Apesar dessa manifestação carregada de preconceitos e opiniões pessoais, ela ganhou muito relevância e compartilhada por parte da população brasileira. Funkeiros e produtos musicais oriundos da periferia saíram em defesa do funk. E os palcos para esse debate novo acabou sendo a internet que aproveitou a nova onda do Talks Shows, para aumentar sua repercussão.
O motivo pelo qual a pergunta do título é cogitada é o fato do brasileiro de médio e de alta classe não reconhecer, muito menos se identificar com o rimo. O desconhecimento da realidade cantada pelos cantores de funk, vai em desacordo com os valores pregados por essas classes mais privilegiadas. É óbvio que ele contém machismo, desvalorização da mulher, apologia ao uso de drogas e o crime, entretanto o que está sendo desconsiderado é a realidade do morador das comunidades brasileiras. Como vai ser cantado algo diferente? Nem os compositores, nem os consumidores alvos conhecem outra realidade.

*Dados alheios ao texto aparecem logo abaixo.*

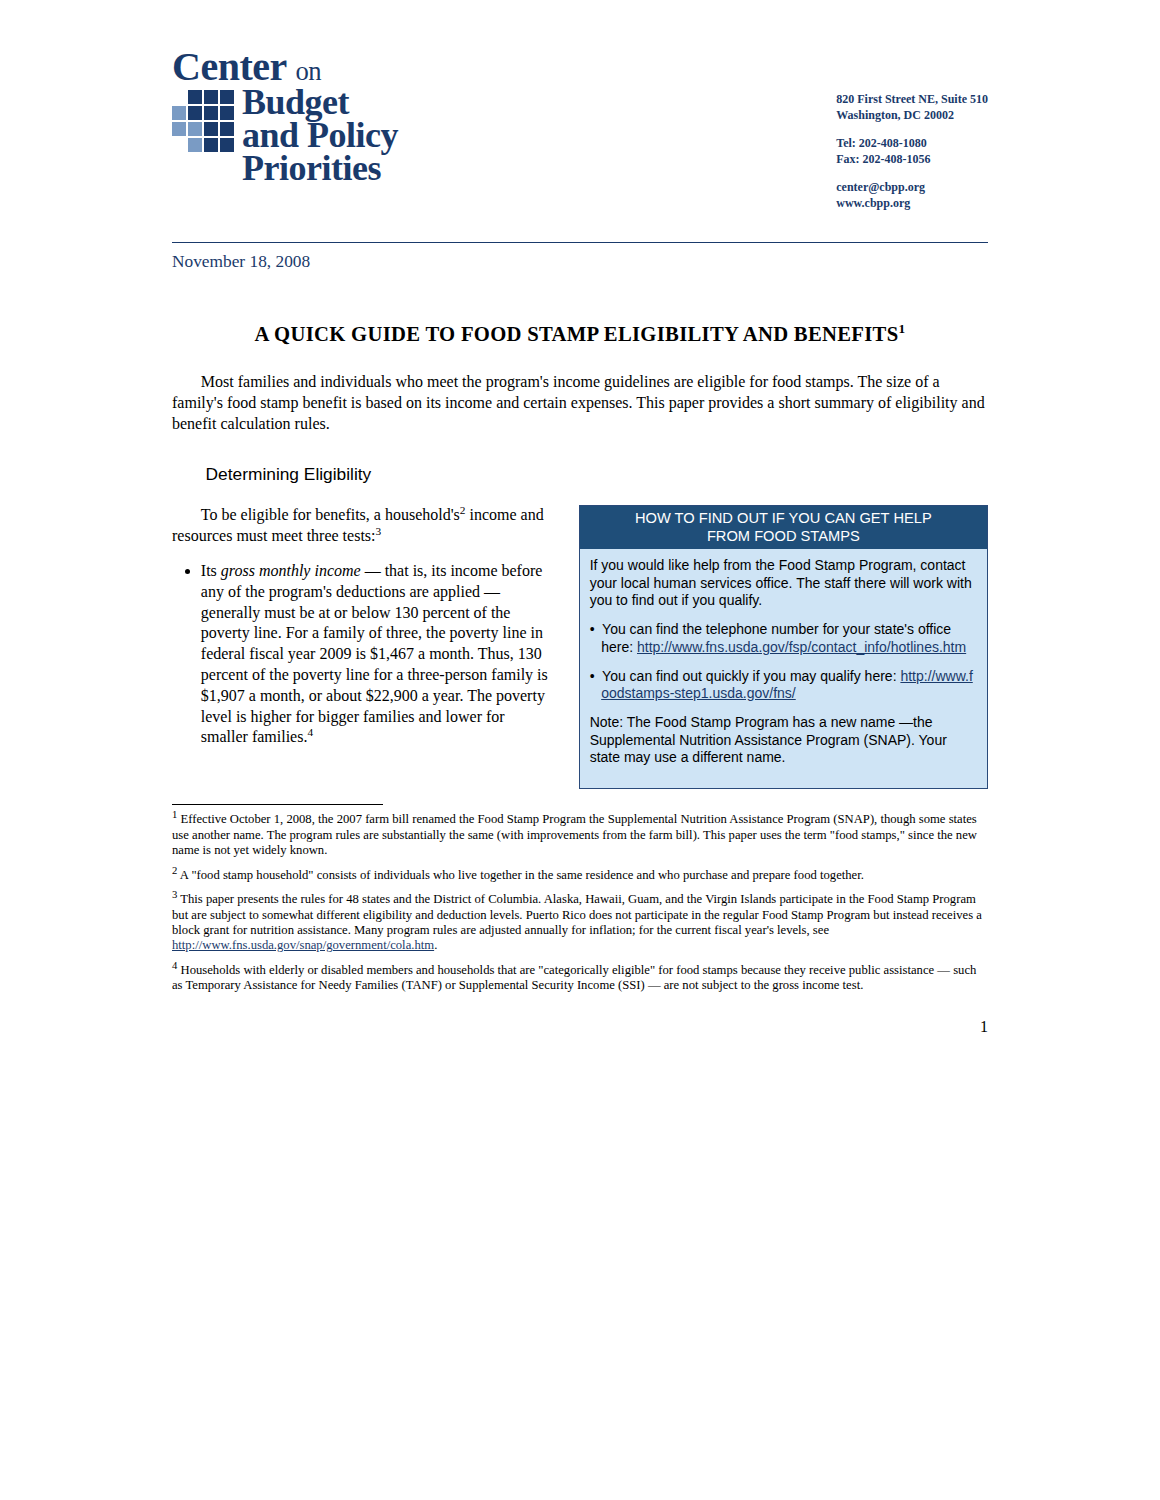Center on
Budget
and Policy
Priorities
820 First Street NE, Suite 510
Washington, DC 20002
Tel: 202-408-1080
Fax: 202-408-1056
center@cbpp.org
www.cbpp.org
November 18, 2008
A QUICK GUIDE TO FOOD STAMP ELIGIBILITY AND BENEFITS1
Most families and individuals who meet the program's income guidelines are eligible for food stamps. The size of a family's food stamp benefit is based on its income and certain expenses. This paper provides a short summary of eligibility and benefit calculation rules.
Determining Eligibility
To be eligible for benefits, a household's2 income and resources must meet three tests:3
Its gross monthly income — that is, its income before any of the program's deductions are applied — generally must be at or below 130 percent of the poverty line. For a family of three, the poverty line in federal fiscal year 2009 is $1,467 a month. Thus, 130 percent of the poverty line for a three-person family is $1,907 a month, or about $22,900 a year. The poverty level is higher for bigger families and lower for smaller families.4
HOW TO FIND OUT IF YOU CAN GET HELP
FROM FOOD STAMPS
If you would like help from the Food Stamp Program, contact your local human services office. The staff there will work with you to find out if you qualify.
• You can find the telephone number for your state's office here: http://www.fns.usda.gov/fsp/contact_info/hotlines.htm
• You can find out quickly if you may qualify here: http://www.foodstamps-step1.usda.gov/fns/
Note: The Food Stamp Program has a new name —the Supplemental Nutrition Assistance Program (SNAP). Your state may use a different name.
1 Effective October 1, 2008, the 2007 farm bill renamed the Food Stamp Program the Supplemental Nutrition Assistance Program (SNAP), though some states use another name. The program rules are substantially the same (with improvements from the farm bill). This paper uses the term "food stamps," since the new name is not yet widely known.
2 A "food stamp household" consists of individuals who live together in the same residence and who purchase and prepare food together.
3 This paper presents the rules for 48 states and the District of Columbia. Alaska, Hawaii, Guam, and the Virgin Islands participate in the Food Stamp Program but are subject to somewhat different eligibility and deduction levels. Puerto Rico does not participate in the regular Food Stamp Program but instead receives a block grant for nutrition assistance. Many program rules are adjusted annually for inflation; for the current fiscal year's levels, see http://www.fns.usda.gov/snap/government/cola.htm.
4 Households with elderly or disabled members and households that are "categorically eligible" for food stamps because they receive public assistance — such as Temporary Assistance for Needy Families (TANF) or Supplemental Security Income (SSI) — are not subject to the gross income test.
1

Outra coisa que é deixada de lado é que parece que todas as produções do gênero contém esses aspectos negativos, o que é outra ideia que mostra a ignorância da população em relação ao Funk. Esse tipo de letra representa uma camada, que bem verdade não é pequena, mas também não compreende a totalidade do funk. Cantoras como Valesca Popozuda e Ludmilla se apresentariam na Rede Nacional cantando músicas que vão em desacordo com a família tradicional brasileira? Claro que não.
Mas infelizmente se fecha os olhos para os aspectos positivos do Funk, suas letras positivas e de valorização da favela, a criação de novas oportunidades para quem mora em comunidades periféricas. O Funk pode também representar a porta de entrada de muitos jovens ao mundo da música, talvez para alcançar patamares maiores, tanto na questão instrumental, vocal ou de produção. Foi o Funk que impulsionou Anitta para alcançar o topo do Spotify, tendo a música mais ouvida na plataforma, com o hit “Envolver”, posto que nunca tinha sido alcançado por um brasileiro.
O produtor Bruno Ramos, numa conversa com o próprio Lord Vinheteiro, veiculadas do canais digitais da GNT, disse que um gênero musical não pode ser responsabilizado por uma deficiência de formação social. Na visão dele não é a música que vai influenciar alguém a ter um comportamento de violência contra as mulheres, por exemplo. Esse comportamento é apenas um reflexo do apresentado nesse contexto social.
O Funkeiro ainda complementa, dizendo que outros segmentos culturais também apresentam comportamentos considerados imorais, e nem por isso são responsabilizados ou taxados de possuir qualidade inferior por conta disso. Nesse ponto que está localizado o problema está muito preocupado com o conteúdo e entretenimento que o povo periférico está produzindo, mas não se discute suas condições de vida.
Nada é feito para promover uma mudança nessas condições,a infraestrutura já é precária para a sobrevivência, imagina então para uma produção musical. Mesmo com esses fatores jogando contra muita arte de qualidade e relevância está sendo produzida no local. E por mais que esse tipo de produção enfrente barreiras, ele está em evoluindo tecnicamente e conquistando cada vez mais seu espaço dentro da cultura brasileira.